- [PROBLEM]
Transcribe, without alteration, the lines of the material from the one containing "persone senza dimora, ed ha una durata" through the one containing "trovato lavoro dopo", including both of those lines.

================================

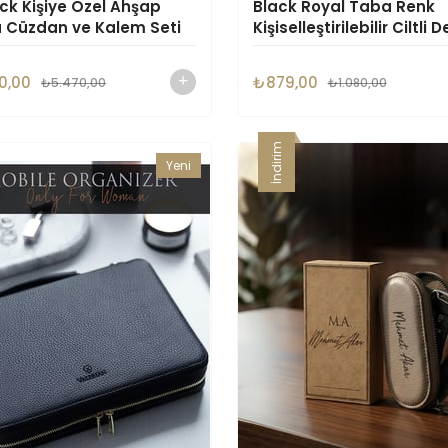
ck Kişiye Özel Ahşap
Black Royal Taba Renk
u Cüzdan ve Kalem Seti
Kişiselleştirilebilir Ciltli D
0,00
₺879,00
₺5.470,00
₺1.080,00
İndirim
Yeni
Ürün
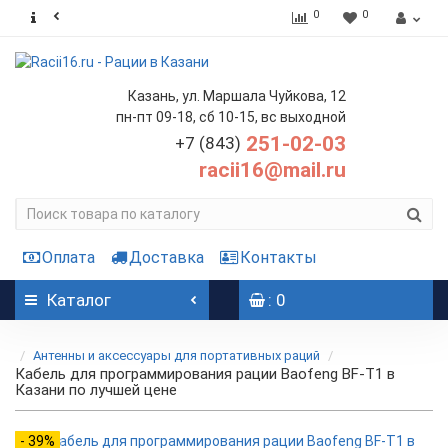
0
0
Казань, ул. Маршала Чуйкова, 12
пн-пт 09-18, сб 10-15, вс выходной
251-02-03
+7 (843)
racii16@mail.ru
Оплата
Доставка
Контакты
Каталог
: 0
Антенны и аксессуары для портативных раций
Кабель для программирования рации Baofeng BF-T1 в
Казани по лучшей цене
- 39%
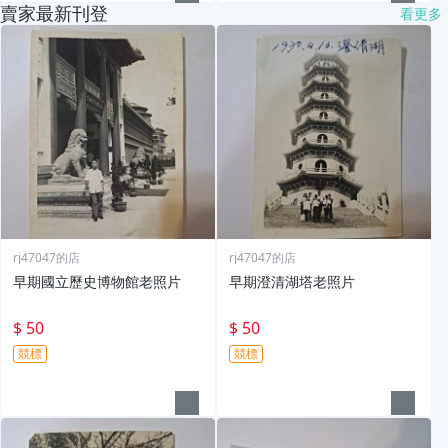
賣家最新刊登
看更多
rj47047的店
rj47047的店
早期國立歷史博物館老照片
早期澄清湖塔老照片
$ 50
$ 50
競標
競標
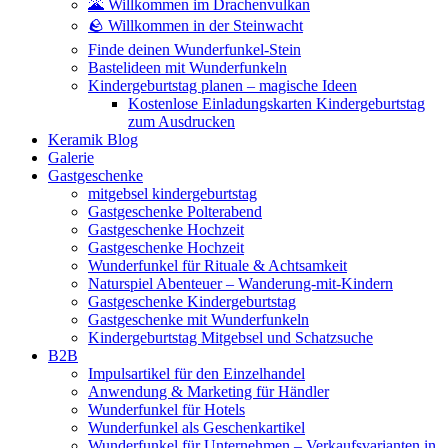
🌋 Willkommen im Drachenvulkan
🪨 Willkommen in der Steinwacht
Finde deinen Wunderfunkel-Stein
Bastelideen mit Wunderfunkeln
Kindergeburtstag planen – magische Ideen
Kostenlose Einladungskarten Kindergeburtstag
zum Ausdrucken
Keramik Blog
Galerie
Gastgeschenke
mitgebsel kindergeburtstag
Gastgeschenke Polterabend
Gastgeschenke Hochzeit
Gastgeschenke Hochzeit
Wunderfunkel für Rituale & Achtsamkeit
Naturspiel Abenteuer – Wanderung-mit-Kindern
Gastgeschenke Kindergeburtstag
Gastgeschenke mit Wunderfunkeln
Kindergeburtstag Mitgebsel und Schatzsuche
B2B
Impulsartikel für den Einzelhandel
Anwendung & Marketing für Händler
Wunderfunkel für Hotels
Wunderfunkel als Geschenkartikel
Wunderfunkel für Unternehmen – Verkaufsvarianten in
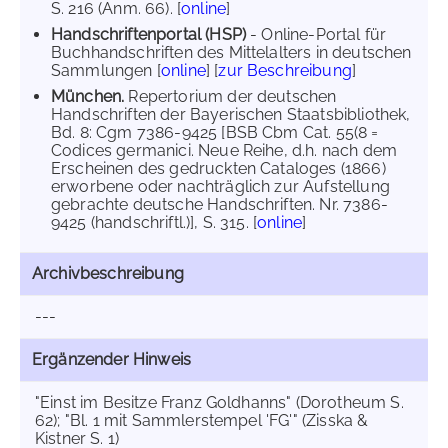
S. 216 (Anm. 66). [
online
]
Handschriftenportal (HSP)
- Online-Portal für
Buchhandschriften des Mittelalters in deutschen
Sammlungen [
online
] [
zur Beschreibung
]
München.
Repertorium der deutschen
Handschriften der Bayerischen Staatsbibliothek,
Bd. 8: Cgm 7386-9425 [BSB Cbm Cat. 55(8 =
Codices germanici. Neue Reihe, d.h. nach dem
Erscheinen des gedruckten Cataloges (1866)
erworbene oder nachträglich zur Aufstellung
gebrachte deutsche Handschriften. Nr. 7386-
9425 (handschriftl.)], S. 315. [
online
]
Archivbeschreibung
---
Ergänzender Hinweis
"Einst im Besitze Franz Goldhanns" (Dorotheum S.
62); "Bl. 1 mit Sammlerstempel 'FG'" (Zisska &
Kistner S. 1)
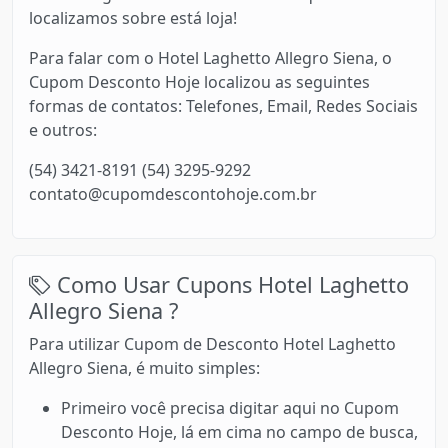
localizamos sobre está loja!
Para falar com o Hotel Laghetto Allegro Siena, o
Cupom Desconto Hoje localizou as seguintes
formas de contatos: Telefones, Email, Redes Sociais
e outros:
(54) 3421-8191 (54) 3295-9292
contato@cupomdescontohoje.com.br
Como Usar Cupons Hotel Laghetto
Allegro Siena ?
Para utilizar Cupom de Desconto Hotel Laghetto
Allegro Siena, é muito simples:
Primeiro você precisa digitar aqui no Cupom
Desconto Hoje, lá em cima no campo de busca,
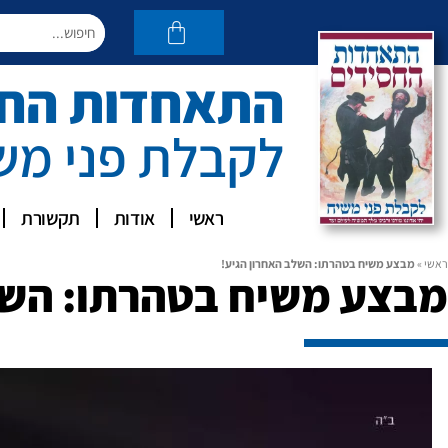
התאחדות החסי
לקבלת פני מש
ראשי
אודות
תקשורת
ראשי
»
מבצע משיח בטהרתו: השלב האחרון הגיע!
מבצע משיח בטהרתו: השל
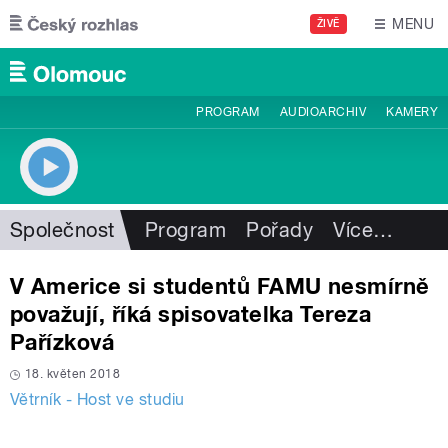
Přejít k hlavnímu obsahu
MENU
ŽIVĚ
PROGRAM
AUDIOARCHIV
KAMERY
Společnost
Program
Pořady
Více
…
V Americe si studentů FAMU nesmírně
považují, říká spisovatelka Tereza
Pařízková
18. květen 2018
Větrník - Host ve studiu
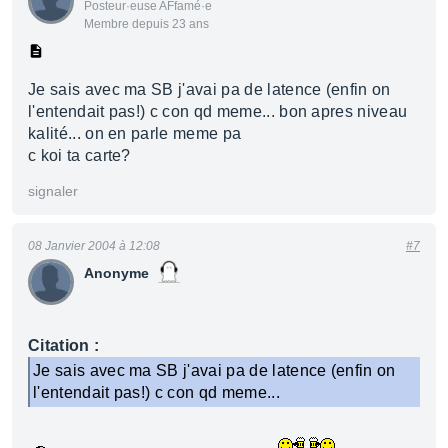
Posteur·euse AFfamé·e
Membre depuis 23 ans
Je sais avec ma SB j'avai pa de latence (enfin on
l'entendait pas!) c con qd meme... bon apres niveau
kalité... on en parle meme pa
c koi ta carte?
signaler
08 Janvier 2004 à 12:08
#7
Anonyme
Citation :
Je sais avec ma SB j'avai pa de latence (enfin on
l'entendait pas!) c con qd meme...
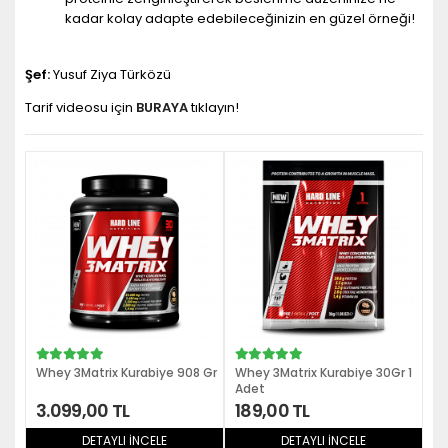
kadar kolay adapte edebileceğinizin en güzel örneği!
Şef:
Yusuf Ziya Türközü
Tarif videosu için
BURAYA
tıklayın!
Whey 3Matrix Kurabiye 908 Gr
Whey 3Matrix Kurabiye 30Gr 1
Wh
Adet
3.099,00 TL
189,00 TL
1
DETAYLI İNCELE
DETAYLI İNCELE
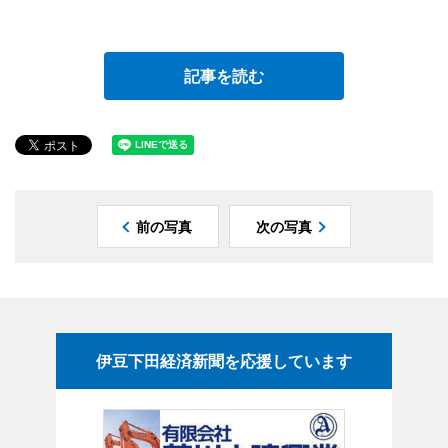
記事を読む
前の写真
次の写真
伊豆下田経済新聞を応援しています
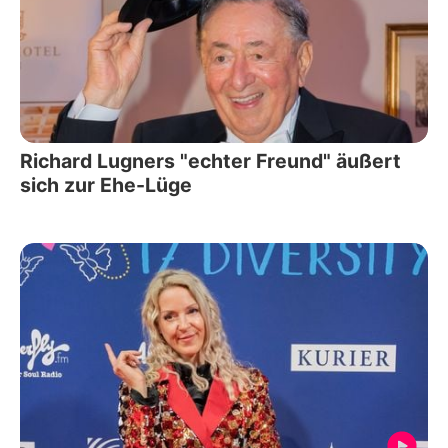
Richard Lugners "echter Freund" äußert
sich zur Ehe-Lüge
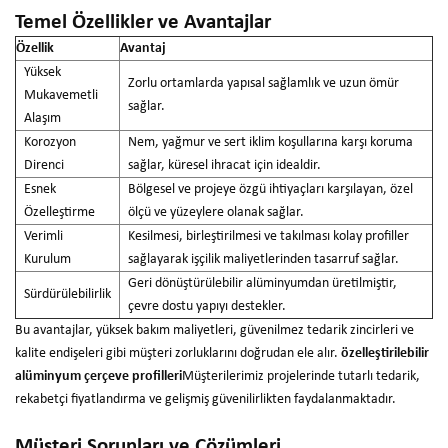
Temel Özellikler ve Avantajlar
Özellik
Avantaj
Yüksek
Zorlu ortamlarda yapısal sağlamlık ve uzun ömür
Mukavemetli
sağlar.
Alaşım
Korozyon
Nem, yağmur ve sert iklim koşullarına karşı koruma
Direnci
sağlar, küresel ihracat için idealdir.
Esnek
Bölgesel ve projeye özgü ihtiyaçları karşılayan, özel
Özelleştirme
ölçü ve yüzeylere olanak sağlar.
Verimli
Kesilmesi, birleştirilmesi ve takılması kolay profiller
Kurulum
sağlayarak işçilik maliyetlerinden tasarruf sağlar.
Geri dönüştürülebilir alüminyumdan üretilmiştir,
Sürdürülebilirlik
çevre dostu yapıyı destekler.
Bu avantajlar, yüksek bakım maliyetleri, güvenilmez tedarik zincirleri ve
kalite endişeleri gibi müşteri zorluklarını doğrudan ele alır.
özelleştirilebilir
alüminyum çerçeve profilleri
Müşterilerimiz projelerinde tutarlı tedarik,
rekabetçi fiyatlandırma ve gelişmiş güvenilirlikten faydalanmaktadır.
Müşteri Sorunları ve Çözümleri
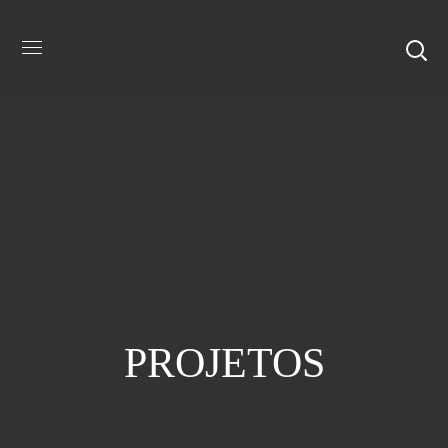
PROJETOS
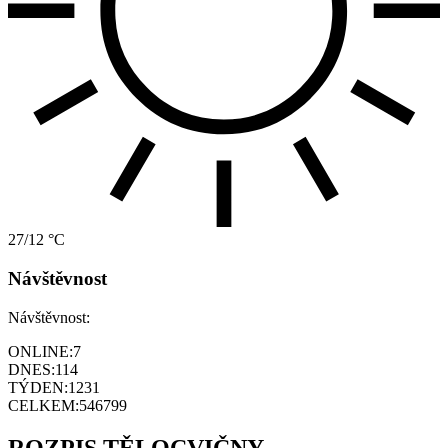
27/12 °C
Návštěvnost
Návštěvnost:
ONLINE:
7
DNES:
114
TÝDEN:
1231
CELKEM:
546799
ROZPIS TĚLOCVIČNY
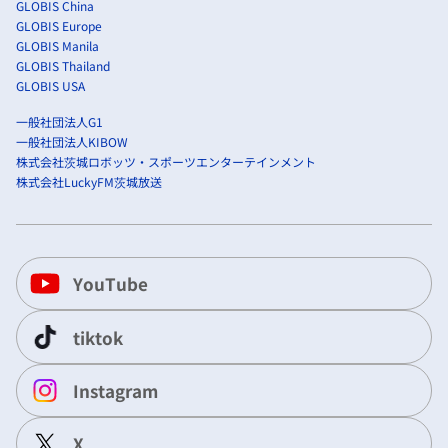
GLOBIS China
GLOBIS Europe
GLOBIS Manila
GLOBIS Thailand
GLOBIS USA
一般社団法人G1
一般社団法人KIBOW
株式会社茨城ロボッツ・スポーツエンターテインメント
株式会社LuckyFM茨城放送
YouTube
tiktok
Instagram
X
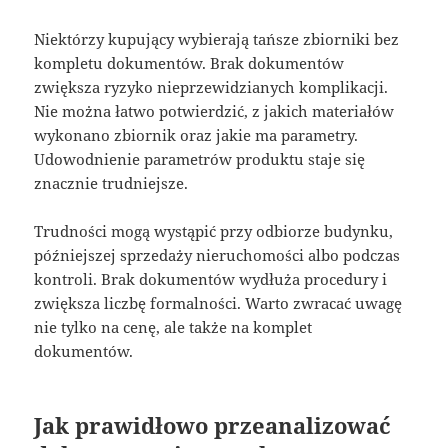
Niektórzy kupujący wybierają tańsze zbiorniki bez
kompletu dokumentów. Brak dokumentów
zwiększa ryzyko nieprzewidzianych komplikacji.
Nie można łatwo potwierdzić, z jakich materiałów
wykonano zbiornik oraz jakie ma parametry.
Udowodnienie parametrów produktu staje się
znacznie trudniejsze.
Trudności mogą wystąpić przy odbiorze budynku,
późniejszej sprzedaży nieruchomości albo podczas
kontroli. Brak dokumentów wydłuża procedury i
zwiększa liczbę formalności. Warto zwracać uwagę
nie tylko na cenę, ale także na komplet
dokumentów.
Jak prawidłowo przeanalizować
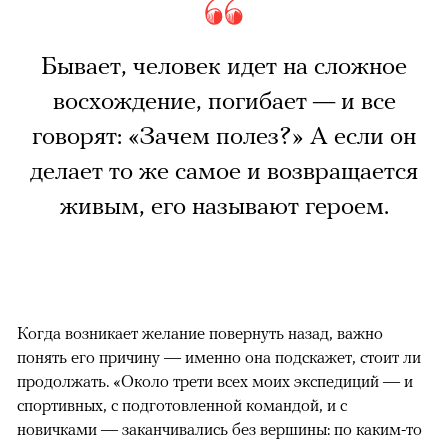
Бывает, человек идет на сложное
восхождение, погибает — и все
говорят: «Зачем полез?» А если он
делает то же самое и возвращается
живым, его называют героем.
Когда возникает желание повернуть назад, важно
понять его причину — именно она подскажет, стоит ли
продолжать. «Около трети всех моих экспедиций — и
спортивных, с подготовленной командой, и с
новичками — заканчивались без вершины: по каким-то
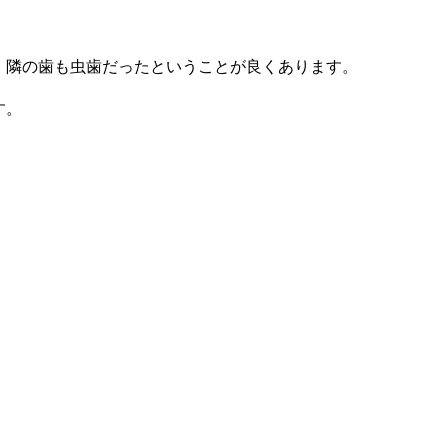
、隣の歯も虫歯だったということが良くあります。
す。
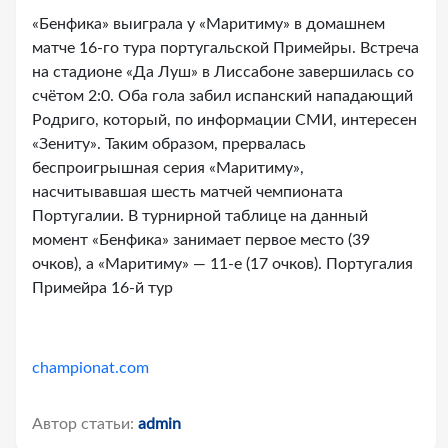
«Бенфика» выиграла у «Маритиму» в домашнем
матче 16-го тура португальской Примейры. Встреча
на стадионе «Да Луш» в Лиссабоне завершилась со
счётом 2:0. Оба гола забил испанский нападающий
Родриго, который, по информации СМИ, интересен
«Зениту». Таким образом, прервалась
беспроигрышная серия «Маритиму»,
насчитывавшая шесть матчей чемпионата
Португалии. В турнирной таблице на данный
момент «Бенфика» занимает первое место (39
очков), а «Маритиму» — 11-е (17 очков). Португалия
Примейра 16-й тур
championat.com
Автор статьи:
admin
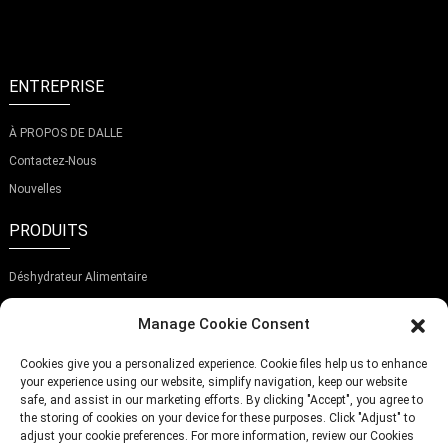
ENTREPRISE
À PROPOS DE DALLE
Contactez-Nous
Nouvelles
PRODUITS
Déshydrateur Alimentaire
Lyophilisateur
Manage Cookie Consent
Trancheuse À Aliments
Cookies give you a personalized experience. Cookie files help us to enhance
ABONNEZ-VOUS À NOTRE NEWSLETTER
your experience using our website, simplify navigation, keep our website
safe, and assist in our marketing efforts. By clicking "Accept", you agree to
the storing of cookies on your device for these purposes. Click "Adjust" to
adjust your cookie preferences. For more information, review our Cookies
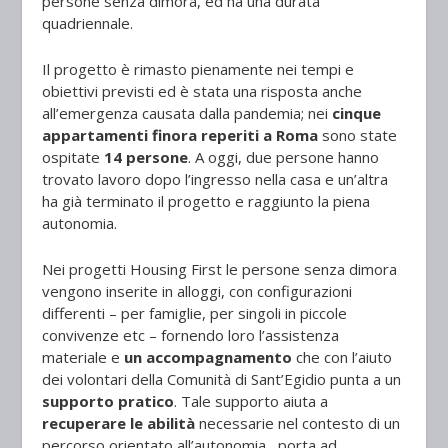
persone senza dimora, ed ha una durata
quadriennale.
Il progetto è rimasto pienamente nei tempi e
obiettivi previsti ed è stata una risposta anche
all’emergenza causata dalla pandemia; nei
cinque
appartamenti finora reperiti a Roma
sono state
ospitate
14 persone
. A oggi, due persone hanno
trovato lavoro dopo l’ingresso nella casa e un’altra
ha già terminato il progetto e raggiunto la piena
autonomia.
Nei progetti Housing First le persone senza dimora
vengono inserite in alloggi, con configurazioni
differenti – per famiglie, per singoli in piccole
convivenze etc – fornendo loro l’assistenza
materiale e
un accompagnamento
che con l’aiuto
dei volontari della Comunità di Sant’Egidio punta a un
supporto pratico
. Tale supporto aiuta a
recuperare le abilità
necessarie nel contesto di un
percorso orientato all’autonomia, porta ad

================================

- [EXERCISE OUTPUT]
persone senza dimora, ed ha una durata
quadriennale.
Il progetto è rimasto pienamente nei tempi e
obiettivi previsti ed è stata una risposta anche
all’emergenza causata dalla pandemia; nei
cinque
appartamenti finora reperiti a Roma
sono state
ospitate
14 persone
. A oggi, due persone hanno
trovato lavoro dopo l’ingresso nella casa e un’altra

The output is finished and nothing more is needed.